This guide will explore those factors so you can make the most informed decision. After all, having a cell tower on your property may probably last decades.
If you are a landowner looking to have a cell tower built on your property, perhaps you may want to consider a cell tower lease.
Whatever the case may be, it is essential to know what determines cell tower lease rates and the implications involved with a cell tower lease buyout.
What determines Cell Tower rental rates?
Property owners who are new to negotiations will generally have the perspective that cell towers and properties are the same. After all, both take into account it’s quality, size, location, and competition; however, this is where the comparison ends.
There are additional elements to a cell tower such as technology, legality, cell tower placement and wireless carrier interest. A cell tower site is only a single component of a cellular network which is responsible for providing to a large area of mobile customers.
The type of cell tower and location will inevitably play a significant role in determining its rent. Rooftop cell sites will on average pay more than raw land sites as the construction of cell tower is not required. Rooftop sites will save on material and labour costs as towers do not need to be built and maintained. Other costs include FAA lighting, liabilities, insurance and many more.
Locations for Rooftop sites will generally be in metropolitan areas. Wireless carriers in a city, for example, will have many tall buildings to select from, which is preferable for better coverage.
Raw site locations like the city outskirts will generally provider lower cell tower rental rates than their rooftop counterparts. Due to the smaller population living in the area, supply and demand for cellular coverage will be lower. With less coverage needed, it will probably not be a top priority location for cell tower companies.
The general duration of a lease will begin with a term of 5 years. Should a landowner decide to renew the contract once the term expires, an extension can be made with another five years. When continuing this process of adding five-year extensions, it will eventually stop at 30 years. However, you can also agree to a duration of 30 years in one term at the beginning of a lease.

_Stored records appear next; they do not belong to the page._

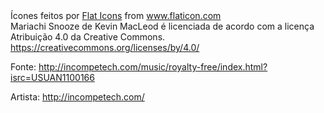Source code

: <div>Ícones feitos por <a href="https://www.flaticon.com/br/autores/flat-icons" title="Flat Icons">Flat Icons</a> from <a href="https://www.flaticon.com/br/" title="Flaticon">www.flaticon.com</a></div>

<div>
<span>Mariachi Snooze de Kevin MacLeod é licenciada de acordo com a licença Atribuição 4.0 da Creative Commons. <a href="https://creativecommons.org/licenses/by/4.0/">https://creativecommons.org/licenses/by/4.0/</a></span>

<span>Fonte: <a href="http://incompetech.com/music/royalty-free/index.html?isrc=USUAN1100166">http://incompetech.com/music/royalty-free/index.html?isrc=USUAN1100166</a></span>

<span>Artista: <a href="http://incompetech.com/">http://incompetech.com/</a></span>

</div>

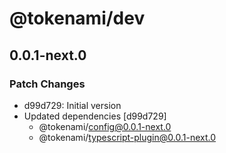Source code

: # @tokenami/dev

## 0.0.1-next.0

### Patch Changes

- d99d729: Initial version
- Updated dependencies [d99d729]
  - @tokenami/config@0.0.1-next.0
  - @tokenami/typescript-plugin@0.0.1-next.0
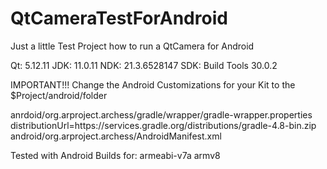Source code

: # QtCameraTestForAndroid
Just a little Test Project how to run a QtCamera for Android

Qt: 5.12.11
JDK: 11.0.11
NDK: 21.3.6528147
SDK: Build Tools 30.0.2

IMPORTANT!!! Change the Android Customizations for your Kit to the $Project/android/folder

anrdoid/org.arproject.archess/gradle/wrapper/gradle-wrapper.properties
    distributionUrl=https\://services.gradle.org/distributions/gradle-4.8-bin.zip
android/org.arproject.archess/AndroidManifest.xml

Tested with Android Builds for:
armeabi-v7a
armv8
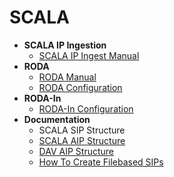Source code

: # SCALA

* __SCALA IP Ingestion__
  - [SCALA IP Ingest Manual](https://github.com/Automatic-Ingest-Digital-Archives/SCALA/blob/main/SCALA%20IP%20Ingest%20Manual.md)
* __RODA__
  - [RODA Manual](https://github.com/Automatic-Ingest-Digital-Archives/SCALA/blob/main/RODA%20Manual.md)
  - [RODA Configuration](https://github.com/Automatic-Ingest-Digital-Archives/SCALA/blob/main/Referenced%20Files/MU221844%20-%20AIDA%20Administrative%20Operations%20Manual.pdf)
* __RODA-In__
  - [RODA-In Configuration](https://github.com/Automatic-Ingest-Digital-Archives/SCALA/blob/main/RODA-In%20Configuration.md)
* __Documentation__
  - SCALA SIP Structure
  - [SCALA AIP Structure](https://github.com/Automatic-Ingest-Digital-Archives/SCALA/blob/main/SCALA%20AIP%20Structure.md)
  - [DAV AIP Structure](https://github.com/Automatic-Ingest-Digital-Archives/SCALA/blob/main/DAV%20AIP%20Structure.md)
  - [How To Create Filebased SIPs](https://github.com/Automatic-Ingest-Digital-Archives/SCALA/blob/main/How%20to%20create%20filebased%20SIPs.md)
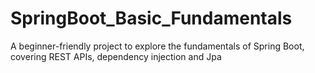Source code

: # SpringBoot_Basic_Fundamentals
A beginner-friendly project to explore the fundamentals of Spring Boot, covering REST APIs, dependency injection and Jpa

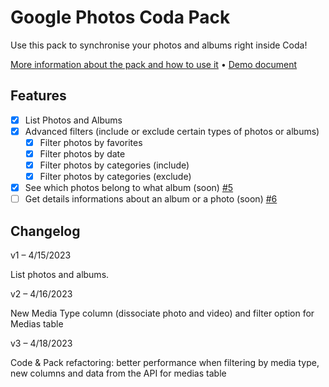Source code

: # Google Photos Coda Pack

Use this pack to synchronise your photos and albums right inside Coda!

[More information about the pack and how to use it](https://coda.io/@siriusnottin/google-photos-pack) • [Demo document]()

## Features

- [x] List Photos and Albums
- [x] Advanced filters (include or exclude certain types of photos or albums)
  - [x] Filter photos by favorites
  - [x] Filter photos by date
  - [x] Filter photos by categories (include)
  - [x] Filter photos by categories (exclude)
- [x] See which photos belong to what album (soon) [#5](https://github.com/siriusnottin/google-photos-pack/issues/5)
- [ ] Get details informations about an album or a photo (soon) [#6](https://github.com/siriusnottin/google-photos-pack/issues/6)

## Changelog

v1 – 4/15/2023

List photos and albums.

v2 – 4/16/2023

New Media Type column (dissociate photo and video) and filter option for Medias table

v3 – 4/18/2023

Code & Pack refactoring: better performance when filtering by media type, new columns and data from the API for medias table
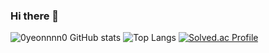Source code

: ### Hi there 👋

<!--
**0yeonnnn0/0yeonnnn0** is a ✨ _special_ ✨ repository because its `README.md` (this file) appears on your GitHub profile.

Here are some ideas to get you started:

- 🔭 I’m currently working on ...
- 🌱 I’m currently learning ...
- 👯 I’m looking to collaborate on ...
- 🤔 I’m looking for help with ...
- 💬 Ask me about ...
- 📫 How to reach me: ...
- 😄 Pronouns: ...
- ⚡ Fun fact: ...
-->

![0yeonnnn0 GitHub stats](https://github-readme-stats.vercel.app/api?username=0yeonnnn0&show_icons=true&theme=bear)
![Top Langs](https://github-readme-stats.vercel.app/api/top-langs/?username=0yeonnnn0&layout=compact&theme=bear)
[![Solved.ac Profile](http://mazassumnida.wtf/api/v2/generate_badge?boj=iiicrushonyou)](https://solved.ac/iiicrushonyou/)
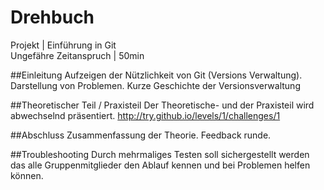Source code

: Drehbuch
=========

Projekt  				        | Einführung in Git  
Ungefähre Zeitanspruch 	| 50min



##Einleitung
Aufzeigen der Nützlichkeit von  Git (Versions Verwaltung).
Darstellung von Problemen.
Kurze Geschichte der Versionsverwaltung

##Theoretischer Teil / Praxisteil
Der Theoretische- und  der Praxisteil wird abwechselnd präsentiert.
http://try.github.io/levels/1/challenges/1

##Abschluss
Zusammenfassung der Theorie. 
Feedback runde.

##Troubleshooting
Durch mehrmaliges  Testen soll sichergestellt werden das alle Gruppenmitglieder den Ablauf kennen und bei Problemen helfen können.
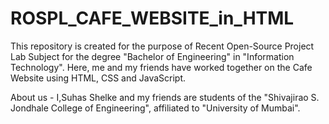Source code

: # ROSPL_CAFE_WEBSITE_in_HTML
This repository is created for the purpose of Recent Open-Source Project Lab Subject for the degree "Bachelor of Engineering" in "Information Technology". Here, me and my friends have worked together on the Cafe Website using HTML, CSS and JavaScript.

About us - I,Suhas Shelke and my friends are students of the "Shivajirao S. Jondhale College of Engineering", affiliated to "University of Mumbai".
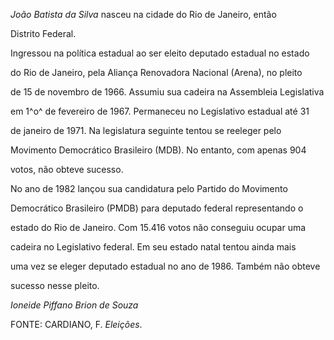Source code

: 

*João Batista da Silva* nasceu na cidade do Rio de Janeiro, então

Distrito Federal.



Ingressou na política estadual ao ser eleito deputado estadual no estado

do Rio de Janeiro, pela Aliança Renovadora Nacional (Arena), no pleito

de 15 de novembro de 1966. Assumiu sua cadeira na Assembleia Legislativa

em 1^o^ de fevereiro de 1967. Permaneceu no Legislativo estadual até 31

de janeiro de 1971. Na legislatura seguinte tentou se reeleger pelo

Movimento Democrático Brasileiro (MDB). No entanto, com apenas 904

votos, não obteve sucesso.



No ano de 1982 lançou sua candidatura pelo Partido do Movimento

Democrático Brasileiro (PMDB) para deputado federal representando o

estado do Rio de Janeiro. Com 15.416 votos não conseguiu ocupar uma

cadeira no Legislativo federal. Em seu estado natal tentou ainda mais

uma vez se eleger deputado estadual no ano de 1986. Também não obteve

sucesso nesse pleito.



*Ioneide Piffano Brion de Souza*



FONTE: CARDIANO, F. *Eleições*.

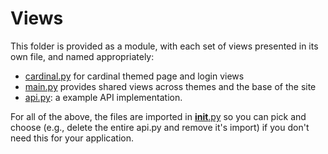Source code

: # Views

This folder is provided as a module, with each set of views presented in its own file, and 
named appropriately:

 - [cardinal.py](cardinal.py) for cardinal themed page and login views
 - [main.py](main.py) provides shared views across themes and the base of the site
 - [api.py](api.py): a example API implementation.

For all of the above, the files are imported in [__init__.py](__init__.py)
so you can pick and choose (e.g., delete the entire api.py and remove it's import)
if you don't need this for your application.
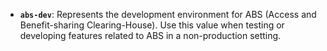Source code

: - **`abs-dev`**: Represents the development environment for ABS (Access and Benefit-sharing Clearing-House). Use this value when testing or developing features related to ABS in a non-production setting.
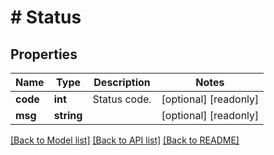 # # Status

## Properties

Name | Type | Description | Notes
------------ | ------------- | ------------- | -------------
**code** | **int** | Status code. | [optional] [readonly] 
**msg** | **string** |  | [optional] [readonly] 

[[Back to Model list]](../../README.md#documentation-for-models) [[Back to API list]](../../README.md#documentation-for-api-endpoints) [[Back to README]](../../README.md)


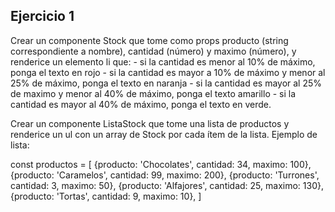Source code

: ## Ejercicio 1

Crear un componente Stock que tome como props producto (string correspondiente a nombre), cantidad (número) y maximo (número), y renderice un elemento li que: - si la cantidad es menor al 10% de máximo, ponga el texto en rojo - si la cantidad es mayor a 10% de máximo y menor al 25% de máximo, ponga el texto en naranja - si la cantidad es mayor al 25% de maximo y menor al 40% de máximo, ponga el texto amarillo - si la cantidad es mayor al 40% de máximo, ponga el texto en verde.

Crear un componente ListaStock que tome una lista de productos y renderice un ul con un array de Stock por cada ítem de la lista. Ejemplo de lista:

const productos = [
  {producto: 'Chocolates', cantidad: 34, maximo: 100},
  {producto: 'Caramelos', cantidad: 99, maximo: 200},
  {producto: 'Turrones', cantidad: 3, maximo: 50},
  {producto: 'Alfajores', cantidad: 25, maximo: 130},
  {producto: 'Tortas', cantidad: 9, maximo: 10},
]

It is essential to know while you will receive income over this period there are important factors to consider.
Technology is always changing at a rapid speed, and cell tower technology is no exception. As time goes on, it’s possible that your cell tower could lose financial value, or at the very worst be made redundant to cell wave carriers.
Other reasons that could devalue your cell tower is the rate of supply and demand in the area and new governing policies. Inflation rates may also change substantially over a 30 year period which decreases your rental income over time.
Contract pitfalls and Cell Tower Lease Buyouts
When negotiating with wireless carriers and tower owners, you will undoubtedly encounter potential pitfalls which can be easily overlooked. For example, there may be a clause in the contract which states that wireless carriers can leave the contract prematurely and with short notice.
Once they exit the contract, they may also be allowed to leave their unwanted belongings such as fencing, conduits and other pieces of unwanted equipment. Potential obstructions and visual eyesores may devalue the price of the property.
A more severe pitfall property owners fail to anticipate is ‘The Right of First Refusal’ (ROFR) clause.
The ROFR allows the cell tower owner or wireless to match or exceed offers made for a landowners property or cell tower lease agreement from interested third-parties. Basically put, if an owner wishes to sell their property or lease, they have to offer it to the cell tower owner or wireless carrier first.
When a landlord plans to sell, allowing this clause in the contract will devalue the lease agreement. A lease buyout company will initially review the contract to see if the ROFR exists, so they know if the tower owner will be informed and allowed match the offer.
Cell tower owners or wireless carriers don’t have to bid with lease buyout companies as they can simply wait for the final proposal and choose to match it.
Unfortunately for most property owners during negotiations, the removal of a ROFR is unlikely. Cell tower companies and wireless carriers will insist on keeping it in the contract. Landlords with unique and more valuable cell tower locations, however, will more negotiation power.
If there is an agreement for a ROFR, it is imperative that it only applies to the sale of the lease and not the sale of the actual property. Tower companies may try to include a clause that introduces a set of different terms and conditions that doesn’t have to match the current offer presented.
This clause may state that they can purchase your property on a square foot basis. A square foot basis price will have an entirely different value than a potentially much higher offer that was previously given.